Have a Good Trading and Risk Management Strategy

It’s vital to have a good strategy for both making an investment and managing it thereafter. If you are a Hodler, and trading long-term, what fundamentals have you researched to let you believe that it is a good investment?

If active trading, are you using technical analysis? How are you calculating your position sizes to ensure you are not overexposed? For example, how much of your account size are you risking per trade? Good traders often risk 1-3% of their account on a single trade, so even if it goes against them, they still have at least 97% left to look for more opportunities.

Use Digital and Physical Security Tools

Digital DeFi wallets like MetaMask are great for holding your ERC-20 tokens, however, you could also consider going offline and using a hard wallet if you wanted more physical security. If you do stick online, make sure you have two-factor authentication on all accounts.

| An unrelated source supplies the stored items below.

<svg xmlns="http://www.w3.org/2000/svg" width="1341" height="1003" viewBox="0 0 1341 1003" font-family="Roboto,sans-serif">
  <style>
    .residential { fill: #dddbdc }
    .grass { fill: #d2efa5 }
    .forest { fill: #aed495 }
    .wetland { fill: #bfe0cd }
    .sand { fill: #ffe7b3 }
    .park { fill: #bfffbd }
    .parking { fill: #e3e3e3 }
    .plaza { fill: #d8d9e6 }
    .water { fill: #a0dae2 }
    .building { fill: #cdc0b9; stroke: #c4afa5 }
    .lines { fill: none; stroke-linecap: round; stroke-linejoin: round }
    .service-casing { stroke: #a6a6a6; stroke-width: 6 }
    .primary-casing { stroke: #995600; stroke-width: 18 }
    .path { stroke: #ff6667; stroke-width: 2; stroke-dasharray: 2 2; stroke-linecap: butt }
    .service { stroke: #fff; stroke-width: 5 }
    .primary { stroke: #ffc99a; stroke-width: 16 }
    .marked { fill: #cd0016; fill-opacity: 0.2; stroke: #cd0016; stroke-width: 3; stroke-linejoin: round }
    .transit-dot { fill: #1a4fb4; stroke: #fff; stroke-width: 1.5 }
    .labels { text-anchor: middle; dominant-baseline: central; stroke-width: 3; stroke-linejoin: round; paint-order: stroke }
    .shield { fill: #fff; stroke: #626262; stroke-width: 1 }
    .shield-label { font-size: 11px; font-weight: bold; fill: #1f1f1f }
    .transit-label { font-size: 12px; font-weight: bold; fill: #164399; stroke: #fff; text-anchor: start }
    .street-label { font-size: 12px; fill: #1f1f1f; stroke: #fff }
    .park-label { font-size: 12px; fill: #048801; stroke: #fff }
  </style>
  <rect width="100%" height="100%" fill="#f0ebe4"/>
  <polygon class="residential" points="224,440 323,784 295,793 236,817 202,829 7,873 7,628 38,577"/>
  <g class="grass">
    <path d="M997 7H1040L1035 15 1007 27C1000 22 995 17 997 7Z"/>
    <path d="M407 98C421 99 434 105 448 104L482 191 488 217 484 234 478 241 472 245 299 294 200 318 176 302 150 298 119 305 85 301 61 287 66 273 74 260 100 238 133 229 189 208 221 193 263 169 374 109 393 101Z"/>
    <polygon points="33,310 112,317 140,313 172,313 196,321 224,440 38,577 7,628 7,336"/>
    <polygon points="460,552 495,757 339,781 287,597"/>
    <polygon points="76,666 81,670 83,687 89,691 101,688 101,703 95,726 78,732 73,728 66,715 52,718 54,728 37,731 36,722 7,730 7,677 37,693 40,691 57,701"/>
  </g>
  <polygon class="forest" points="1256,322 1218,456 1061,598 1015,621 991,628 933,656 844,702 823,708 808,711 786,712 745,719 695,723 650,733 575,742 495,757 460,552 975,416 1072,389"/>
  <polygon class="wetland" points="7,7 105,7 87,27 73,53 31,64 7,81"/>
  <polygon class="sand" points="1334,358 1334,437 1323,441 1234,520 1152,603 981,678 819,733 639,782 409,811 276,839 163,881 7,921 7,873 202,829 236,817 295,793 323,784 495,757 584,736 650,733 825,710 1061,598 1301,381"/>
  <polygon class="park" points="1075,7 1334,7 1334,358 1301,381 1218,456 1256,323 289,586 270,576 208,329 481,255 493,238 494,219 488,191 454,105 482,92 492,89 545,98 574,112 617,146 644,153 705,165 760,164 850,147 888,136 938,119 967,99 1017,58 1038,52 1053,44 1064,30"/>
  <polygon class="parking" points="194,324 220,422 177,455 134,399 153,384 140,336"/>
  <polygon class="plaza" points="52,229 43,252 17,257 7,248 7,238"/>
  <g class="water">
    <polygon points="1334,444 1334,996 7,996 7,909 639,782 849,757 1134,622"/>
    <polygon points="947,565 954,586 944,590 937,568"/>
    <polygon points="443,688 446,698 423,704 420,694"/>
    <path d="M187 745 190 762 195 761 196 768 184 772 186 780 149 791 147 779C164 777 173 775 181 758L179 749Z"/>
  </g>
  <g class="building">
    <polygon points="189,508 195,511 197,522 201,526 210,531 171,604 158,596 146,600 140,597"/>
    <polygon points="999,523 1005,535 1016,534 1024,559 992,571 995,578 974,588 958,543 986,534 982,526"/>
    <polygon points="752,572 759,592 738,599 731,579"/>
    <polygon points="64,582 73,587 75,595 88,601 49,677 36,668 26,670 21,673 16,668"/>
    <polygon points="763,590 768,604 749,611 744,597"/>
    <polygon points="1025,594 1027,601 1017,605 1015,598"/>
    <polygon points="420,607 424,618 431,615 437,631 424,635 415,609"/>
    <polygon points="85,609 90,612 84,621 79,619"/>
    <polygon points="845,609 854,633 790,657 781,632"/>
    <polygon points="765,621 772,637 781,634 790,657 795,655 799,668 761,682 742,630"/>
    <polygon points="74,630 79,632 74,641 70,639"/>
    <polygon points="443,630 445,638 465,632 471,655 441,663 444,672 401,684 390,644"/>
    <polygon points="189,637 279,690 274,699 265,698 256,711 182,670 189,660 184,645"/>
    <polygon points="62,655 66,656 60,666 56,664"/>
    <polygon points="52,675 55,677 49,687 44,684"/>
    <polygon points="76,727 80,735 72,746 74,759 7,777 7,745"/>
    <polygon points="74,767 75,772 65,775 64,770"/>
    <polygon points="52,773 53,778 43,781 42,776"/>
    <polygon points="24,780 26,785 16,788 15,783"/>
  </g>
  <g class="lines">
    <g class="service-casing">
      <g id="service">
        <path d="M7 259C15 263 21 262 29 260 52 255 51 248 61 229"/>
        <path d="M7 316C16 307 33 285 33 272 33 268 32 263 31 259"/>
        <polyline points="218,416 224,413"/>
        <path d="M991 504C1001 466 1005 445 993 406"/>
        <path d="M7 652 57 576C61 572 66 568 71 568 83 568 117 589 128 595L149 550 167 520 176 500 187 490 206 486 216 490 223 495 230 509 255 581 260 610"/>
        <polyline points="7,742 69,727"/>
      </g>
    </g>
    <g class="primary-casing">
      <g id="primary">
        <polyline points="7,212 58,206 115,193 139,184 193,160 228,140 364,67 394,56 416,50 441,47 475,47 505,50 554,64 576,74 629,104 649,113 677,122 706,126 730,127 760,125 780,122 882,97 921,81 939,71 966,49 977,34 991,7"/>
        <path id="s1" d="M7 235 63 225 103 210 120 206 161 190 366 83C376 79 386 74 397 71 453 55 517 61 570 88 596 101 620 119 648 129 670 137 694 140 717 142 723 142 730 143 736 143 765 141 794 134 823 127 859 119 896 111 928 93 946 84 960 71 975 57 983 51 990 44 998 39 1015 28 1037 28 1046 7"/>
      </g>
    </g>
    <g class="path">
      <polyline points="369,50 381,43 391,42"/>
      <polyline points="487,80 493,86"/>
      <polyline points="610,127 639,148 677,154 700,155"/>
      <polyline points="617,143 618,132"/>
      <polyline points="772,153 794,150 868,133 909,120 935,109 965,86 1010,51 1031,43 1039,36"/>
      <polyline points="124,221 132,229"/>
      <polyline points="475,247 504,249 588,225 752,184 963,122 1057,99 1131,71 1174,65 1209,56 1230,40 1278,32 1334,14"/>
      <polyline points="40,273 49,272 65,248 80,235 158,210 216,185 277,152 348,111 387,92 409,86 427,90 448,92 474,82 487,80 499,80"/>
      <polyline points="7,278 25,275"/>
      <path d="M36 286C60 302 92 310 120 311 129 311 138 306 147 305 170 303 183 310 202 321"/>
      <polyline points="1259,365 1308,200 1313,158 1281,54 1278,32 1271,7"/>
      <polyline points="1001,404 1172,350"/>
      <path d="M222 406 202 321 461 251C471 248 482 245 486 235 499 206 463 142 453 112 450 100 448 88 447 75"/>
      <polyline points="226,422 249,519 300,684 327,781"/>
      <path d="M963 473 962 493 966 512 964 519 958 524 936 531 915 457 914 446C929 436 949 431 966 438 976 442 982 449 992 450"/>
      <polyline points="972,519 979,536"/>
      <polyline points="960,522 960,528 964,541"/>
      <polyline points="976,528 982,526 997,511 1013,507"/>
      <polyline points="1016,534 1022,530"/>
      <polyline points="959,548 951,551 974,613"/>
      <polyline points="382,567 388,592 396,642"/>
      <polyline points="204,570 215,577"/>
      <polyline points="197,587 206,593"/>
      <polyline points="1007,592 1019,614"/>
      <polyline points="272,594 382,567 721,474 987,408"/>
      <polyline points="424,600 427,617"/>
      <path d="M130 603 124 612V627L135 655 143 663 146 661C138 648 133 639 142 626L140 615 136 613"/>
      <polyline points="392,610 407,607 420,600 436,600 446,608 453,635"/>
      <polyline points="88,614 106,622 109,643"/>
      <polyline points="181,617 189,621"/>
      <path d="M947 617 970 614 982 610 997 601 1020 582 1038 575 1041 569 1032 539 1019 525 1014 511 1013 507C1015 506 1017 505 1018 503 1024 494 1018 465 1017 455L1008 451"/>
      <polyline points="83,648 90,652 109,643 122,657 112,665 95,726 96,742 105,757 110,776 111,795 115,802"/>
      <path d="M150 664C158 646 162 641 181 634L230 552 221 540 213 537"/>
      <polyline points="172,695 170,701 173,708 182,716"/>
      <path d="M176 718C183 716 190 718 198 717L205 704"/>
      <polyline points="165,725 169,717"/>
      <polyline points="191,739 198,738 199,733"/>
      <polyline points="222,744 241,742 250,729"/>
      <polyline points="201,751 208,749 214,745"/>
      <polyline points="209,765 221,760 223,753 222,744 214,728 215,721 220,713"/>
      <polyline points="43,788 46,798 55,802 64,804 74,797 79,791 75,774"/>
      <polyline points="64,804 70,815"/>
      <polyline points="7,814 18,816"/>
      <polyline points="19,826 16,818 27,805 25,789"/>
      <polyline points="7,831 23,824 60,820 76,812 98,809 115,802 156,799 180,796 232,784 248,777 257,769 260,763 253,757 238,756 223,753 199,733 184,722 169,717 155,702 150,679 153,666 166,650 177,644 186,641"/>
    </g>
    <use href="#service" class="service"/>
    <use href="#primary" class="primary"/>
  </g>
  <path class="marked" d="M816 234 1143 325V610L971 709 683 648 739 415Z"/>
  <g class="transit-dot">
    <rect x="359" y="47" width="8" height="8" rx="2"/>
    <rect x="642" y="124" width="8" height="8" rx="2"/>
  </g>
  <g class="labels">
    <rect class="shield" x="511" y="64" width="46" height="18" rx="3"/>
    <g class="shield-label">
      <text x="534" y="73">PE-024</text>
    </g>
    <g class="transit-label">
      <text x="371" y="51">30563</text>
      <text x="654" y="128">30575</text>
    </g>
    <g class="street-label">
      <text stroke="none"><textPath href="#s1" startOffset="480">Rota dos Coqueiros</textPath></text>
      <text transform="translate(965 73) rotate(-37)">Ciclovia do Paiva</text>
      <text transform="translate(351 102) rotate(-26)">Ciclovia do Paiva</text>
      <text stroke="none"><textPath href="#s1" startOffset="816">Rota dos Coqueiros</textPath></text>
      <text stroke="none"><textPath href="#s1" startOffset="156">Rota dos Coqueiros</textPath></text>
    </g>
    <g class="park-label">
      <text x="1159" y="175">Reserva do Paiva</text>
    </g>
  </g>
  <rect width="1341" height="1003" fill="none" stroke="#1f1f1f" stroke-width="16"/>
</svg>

Ultimately, you need to be diligent, as instead of having a custodian, controlling and charging you to manage your transactions, you will need to be more self-sufficient and ensure you keep on top of all the security of your assets.


DeFi Frequently Asked Questions (FAQs)

What is DeFi in simple terms?

Decentralized Finance (DeFi) is a self-governing ecosystem where individuals control the security, storage, and distribution of their digital currencies.

Is DeFi different from crypto?

DeFi is the network where crypto operates. Crypto is the currency that is used to power the DeFi ecosystem.

What is Total Value Locked (TVL) in DeFi?

Total Value Locked (TVL) is the phrase used to quantify the amount placed or locked into a DeFi platform.

How can I make money in DeFi?

You can earn rewards by staking, lending, and borrowing, and gain rewards from providing liquidity to DeFi platforms.